> _Zu erledigen_:
A: Geben Sie aus dem Seitenauszug den Abschnitt wörtlich wieder, der mit „Das globalisierungskritische Netzwerk“ beginnt und sich bis einschließlich „Demonstrationen Nachdruck verleiht.“ erstreckt.
B: Nennen Sie alle Jahreszahlen, die im Seitenauszug vorkommen, in der Reihenfolge ihres Auftretens.
C: Beantworten Sie anhand des Seitenauszugs:
(i) In welcher Stadt hat das Hessische Finanzgericht entschieden?
(ii) Für die Einführung welcher Steuer tritt das Netzwerk ein?
(iii) Wann hatte das Frankfurter Finanzamt das Steuerprivileg versagt?

> _Seitenauszug_:
Das globalisierungskritische Netzwerk Attac darf den gemeinnützigen Status beibehalten. Dies entschied heute das Hessische Finanzgericht in Kassel. Es hob damit die Steuerbescheide des Frankfurter Finanzamtes auf, das im April 2014 dieses Steuerprivileg für die Jahre 2010 bis 2012 versagt hatte. Die Behörde hatte bemängelt, dass der Verein die in der Satzung angegebenen Zwecke nicht mehr verfolge. Insbesondere störte sich das Finanzamt daran, dass das Netzwerk für die Einführung einer Finanztransaktionssteuer eintritt und seinen Forderungen auch durch Demonstrationen Nachdruck verleiht.

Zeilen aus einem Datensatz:
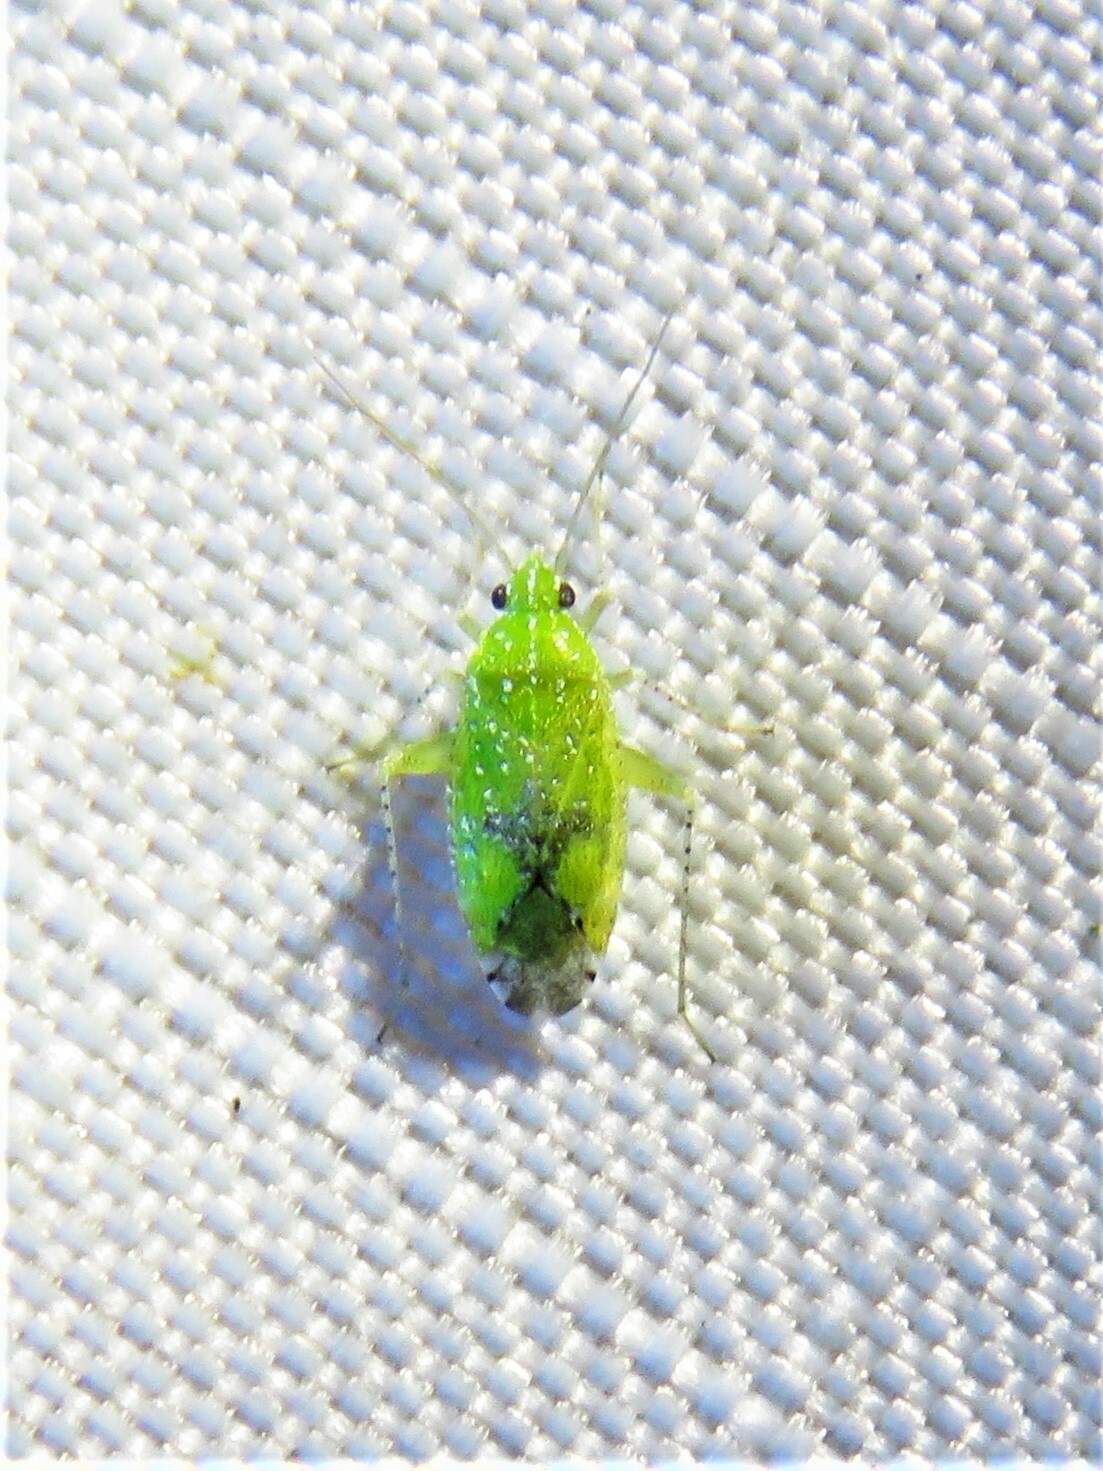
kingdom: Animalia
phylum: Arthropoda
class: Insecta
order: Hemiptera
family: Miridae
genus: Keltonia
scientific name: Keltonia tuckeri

> _Lösungen je Aufgabe_:
A:
Das globalisierungskritische Netzwerk Attac darf den gemeinnützigen Status beibehalten. Dies entschied heute das Hessische Finanzgericht in Kassel. Es hob damit die Steuerbescheide des Frankfurter Finanzamtes auf, das im April 2014 dieses Steuerprivileg für die Jahre 2010 bis 2012 versagt hatte. Die Behörde hatte bemängelt, dass der Verein die in der Satzung angegebenen Zwecke nicht mehr verfolge. Insbesondere störte sich das Finanzamt daran, dass das Netzwerk für die Einführung einer Finanztransaktionssteuer eintritt und seinen Forderungen auch durch Demonstrationen Nachdruck verleiht.

B: 2014, 2010, 2012

C:
(i) In Kassel
(ii) Für eine Finanztransaktionssteuer
(iii) Im April 2014